This is the thing that baffles me about people claiming they shouldn't be "punished" for their conscience.

I'm a Quaker. Conscience protections in the US were literally written because of us. And if a job's core duties violate your conscience, you don't take the job. https://twitter.com/RozKaveney/status/1298294612189155330
This idea that "conscience protections" mean an employer or an employee doesn't have to meet their obligations and the other party just has to put up with that and eat the expense? That's not conscience protection and it never has been.
If you're perpetuating bigotry at work, that damages your employer's reputation and harms their bottom line and they don't have to just let you keep doing it because you have a sincerely held belief that bigotry is good.

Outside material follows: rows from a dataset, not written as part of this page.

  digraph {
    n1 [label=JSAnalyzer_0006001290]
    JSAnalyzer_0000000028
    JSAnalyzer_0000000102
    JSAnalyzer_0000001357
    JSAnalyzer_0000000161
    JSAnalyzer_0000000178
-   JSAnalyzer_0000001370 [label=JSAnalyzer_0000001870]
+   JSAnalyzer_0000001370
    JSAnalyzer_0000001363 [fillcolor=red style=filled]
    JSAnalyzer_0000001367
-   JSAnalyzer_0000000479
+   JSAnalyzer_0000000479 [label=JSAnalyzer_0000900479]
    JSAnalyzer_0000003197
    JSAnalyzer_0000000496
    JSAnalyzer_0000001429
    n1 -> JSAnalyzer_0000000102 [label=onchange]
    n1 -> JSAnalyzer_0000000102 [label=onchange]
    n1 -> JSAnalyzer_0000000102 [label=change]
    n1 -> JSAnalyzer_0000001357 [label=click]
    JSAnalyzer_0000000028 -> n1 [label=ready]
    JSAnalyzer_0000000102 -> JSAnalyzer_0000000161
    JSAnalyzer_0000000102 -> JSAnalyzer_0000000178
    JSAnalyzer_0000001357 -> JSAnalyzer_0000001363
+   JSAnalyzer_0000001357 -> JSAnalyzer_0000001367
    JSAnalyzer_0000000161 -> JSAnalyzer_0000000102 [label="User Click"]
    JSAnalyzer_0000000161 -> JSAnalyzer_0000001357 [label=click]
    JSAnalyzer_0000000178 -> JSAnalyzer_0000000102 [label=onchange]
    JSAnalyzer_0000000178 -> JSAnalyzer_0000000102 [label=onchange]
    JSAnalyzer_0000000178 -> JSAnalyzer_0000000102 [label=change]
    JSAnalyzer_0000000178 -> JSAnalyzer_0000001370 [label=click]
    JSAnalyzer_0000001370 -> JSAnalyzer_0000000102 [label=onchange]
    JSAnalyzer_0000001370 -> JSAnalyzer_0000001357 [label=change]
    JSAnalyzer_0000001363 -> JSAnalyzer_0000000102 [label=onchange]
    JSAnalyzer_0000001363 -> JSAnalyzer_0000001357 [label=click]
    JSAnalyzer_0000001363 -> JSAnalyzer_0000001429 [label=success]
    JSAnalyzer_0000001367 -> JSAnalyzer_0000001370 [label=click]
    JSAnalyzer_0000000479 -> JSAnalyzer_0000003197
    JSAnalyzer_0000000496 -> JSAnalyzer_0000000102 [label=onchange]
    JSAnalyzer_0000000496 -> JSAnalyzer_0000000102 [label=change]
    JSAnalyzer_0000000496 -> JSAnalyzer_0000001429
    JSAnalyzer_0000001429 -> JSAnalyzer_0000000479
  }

I can't go work for a defense contractor and say "sorry I'm a pacifist so I'm not actually going to do my work, but you can't fire me because I sincerely believe this work is wrong."

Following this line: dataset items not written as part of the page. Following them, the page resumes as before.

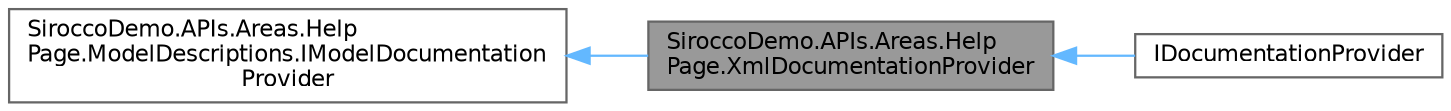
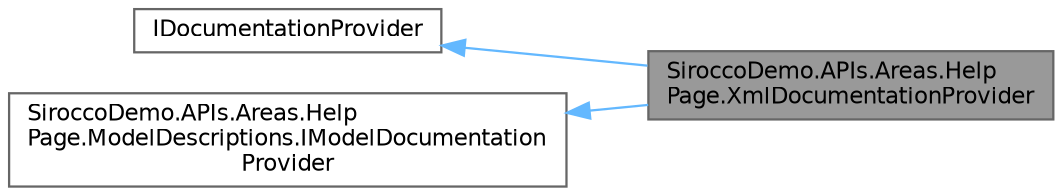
  digraph {
    rankdir=LR
    node [color=gray40 fillcolor=white fontname=Helvetica fontsize=10 shape=box style=filled]
    edge [color=steelblue1 dir=back fontname=Helvetica fontsize=10 labelfontname=Helvetica labelfontsize=10 style=solid]
    n1 [fillcolor=grey60 fontcolor=black height=0.2 label="SiroccoDemo.APIs.Areas.Help\lPage.XmlDocumentationProvider" width=0.4]
    n2 [height=0.2 label=IDocumentationProvider width=0.4]
    n3 [height=0.2 label="SiroccoDemo.APIs.Areas.Help\lPage.ModelDescriptions.IModelDocumentation\lProvider" width=0.4]
-   n1 -> n2
+   n2 -> n1
    n3 -> n1
  }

It's bizarre that people with bigoted beliefs think it somehow works differently for them.
There are matters of conscience that employers should accommodate, but those are things that do not place an undue burden on the employer. Being loudly and publicly bigoted towards a population your employer serves is an undue burden.
Like the fact that I cover my hair does not put an undue burden on my employer because I am not a hair model. It'd be wrong to fire me for that.

People who can't see the difference between that and "I don't think some people are fully human" are being willfully obtuse.